Excerpt provided section start
ChurchDesk for example

The archdiocese of Berlin thoroughly tested several administrative software products for managing their parishes. Now they decided that the winner is ChurchDesk.

https://blog.churchdesk.com/de/churchdesk-im-erzbistum-berlin

ChurchDesk is a beautiful example of a gifted programmer who did the right thing and met the “right” people to sell his work.

We’re changing the way the church works. At ChurchDesk we believe the church needs great tools that can help them improve their work and meet people where they are. It’s church management software made beautifully simple. ChurchDesk is a SaaS company established in 2010 working +2,000 churches across Europe. We’re a diverse group of 30 people with 11 different nationalities. We have offices in Copenhagen, London and Berlin.

https://thehub.io/startups/churchdesk

ChurchDesk is doing good work at the moment, making more than 2000 parishes happy because, finally, they have a software solution that meets their specific needs and a team of experts that listens to their ideas. And as long as Christian Steffensen is the boss behind everything, we can trust that it all makes sense.
Excerpt provided section end
** Task requirements **
1) Answer these from the ChurchDesk excerpt:
(a) Which archdiocese picked ChurchDesk after testing several administrative software products?
(b) In what year was ChurchDesk established?
(c) In which cities does ChurchDesk have offices?
2) Edit the ChurchDesk excerpt by writing out everything from "ChurchDesk for example" down to "winner is ChurchDesk.", with "archdiocese" changed to "diocese".
None of the rows that come next are needed.
Dataset entries section start
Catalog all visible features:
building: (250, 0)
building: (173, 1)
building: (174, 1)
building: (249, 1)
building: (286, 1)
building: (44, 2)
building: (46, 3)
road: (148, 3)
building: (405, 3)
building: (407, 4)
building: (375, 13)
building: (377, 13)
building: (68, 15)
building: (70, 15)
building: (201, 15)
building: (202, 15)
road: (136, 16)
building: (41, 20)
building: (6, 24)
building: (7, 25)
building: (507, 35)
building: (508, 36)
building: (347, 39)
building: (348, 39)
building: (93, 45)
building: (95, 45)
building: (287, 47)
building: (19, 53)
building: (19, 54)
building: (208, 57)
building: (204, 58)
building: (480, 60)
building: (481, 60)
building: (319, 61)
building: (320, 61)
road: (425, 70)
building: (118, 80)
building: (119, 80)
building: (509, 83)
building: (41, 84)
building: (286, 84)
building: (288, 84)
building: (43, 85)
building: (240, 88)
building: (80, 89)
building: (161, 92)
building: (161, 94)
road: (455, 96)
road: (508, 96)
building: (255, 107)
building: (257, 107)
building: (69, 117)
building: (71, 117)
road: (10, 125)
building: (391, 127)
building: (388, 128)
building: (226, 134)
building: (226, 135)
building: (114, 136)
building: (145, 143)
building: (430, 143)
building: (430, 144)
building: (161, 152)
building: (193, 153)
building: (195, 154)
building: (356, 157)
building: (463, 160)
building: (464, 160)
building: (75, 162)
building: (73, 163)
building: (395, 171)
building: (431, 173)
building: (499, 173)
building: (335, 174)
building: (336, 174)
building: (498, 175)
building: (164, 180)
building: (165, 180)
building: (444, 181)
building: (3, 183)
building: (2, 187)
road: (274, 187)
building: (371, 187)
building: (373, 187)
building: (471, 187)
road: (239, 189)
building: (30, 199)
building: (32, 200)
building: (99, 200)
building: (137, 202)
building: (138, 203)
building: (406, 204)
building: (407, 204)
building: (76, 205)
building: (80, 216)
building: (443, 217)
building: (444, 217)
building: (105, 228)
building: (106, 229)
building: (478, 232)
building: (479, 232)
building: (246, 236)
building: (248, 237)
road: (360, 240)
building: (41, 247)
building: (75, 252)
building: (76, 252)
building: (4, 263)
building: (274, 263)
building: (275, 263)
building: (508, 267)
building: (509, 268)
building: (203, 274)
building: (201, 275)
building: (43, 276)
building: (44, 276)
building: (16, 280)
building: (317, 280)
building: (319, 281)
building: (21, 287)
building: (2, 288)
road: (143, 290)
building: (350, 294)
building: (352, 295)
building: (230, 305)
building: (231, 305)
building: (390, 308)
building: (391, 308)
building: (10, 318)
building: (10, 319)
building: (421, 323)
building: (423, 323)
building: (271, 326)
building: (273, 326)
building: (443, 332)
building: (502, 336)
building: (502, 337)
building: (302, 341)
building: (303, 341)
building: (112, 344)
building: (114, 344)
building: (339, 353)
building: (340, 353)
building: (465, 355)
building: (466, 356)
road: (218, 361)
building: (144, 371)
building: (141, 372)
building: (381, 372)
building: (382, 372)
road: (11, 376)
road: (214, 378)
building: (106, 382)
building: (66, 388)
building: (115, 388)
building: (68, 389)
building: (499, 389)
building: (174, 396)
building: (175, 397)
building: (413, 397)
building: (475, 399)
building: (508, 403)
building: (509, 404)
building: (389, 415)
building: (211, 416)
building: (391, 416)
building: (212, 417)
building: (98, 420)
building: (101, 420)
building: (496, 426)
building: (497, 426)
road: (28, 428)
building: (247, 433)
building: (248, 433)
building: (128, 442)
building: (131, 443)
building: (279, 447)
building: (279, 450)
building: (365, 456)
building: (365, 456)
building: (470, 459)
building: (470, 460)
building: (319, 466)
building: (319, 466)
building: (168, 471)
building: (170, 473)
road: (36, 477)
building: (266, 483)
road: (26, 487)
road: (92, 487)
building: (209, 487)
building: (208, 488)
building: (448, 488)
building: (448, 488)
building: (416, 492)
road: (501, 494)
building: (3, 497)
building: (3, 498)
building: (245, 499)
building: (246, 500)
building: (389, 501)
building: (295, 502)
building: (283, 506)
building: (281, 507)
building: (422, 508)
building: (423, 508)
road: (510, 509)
Dataset entries section end
** Results of the tasks **
1)
(a) The archdiocese of Berlin
(b) 2010
(c) Copenhagen, London and Berlin

2)
ChurchDesk for example

The diocese of Berlin thoroughly tested several administrative software products for managing their parishes. Now they decided that the winner is ChurchDesk.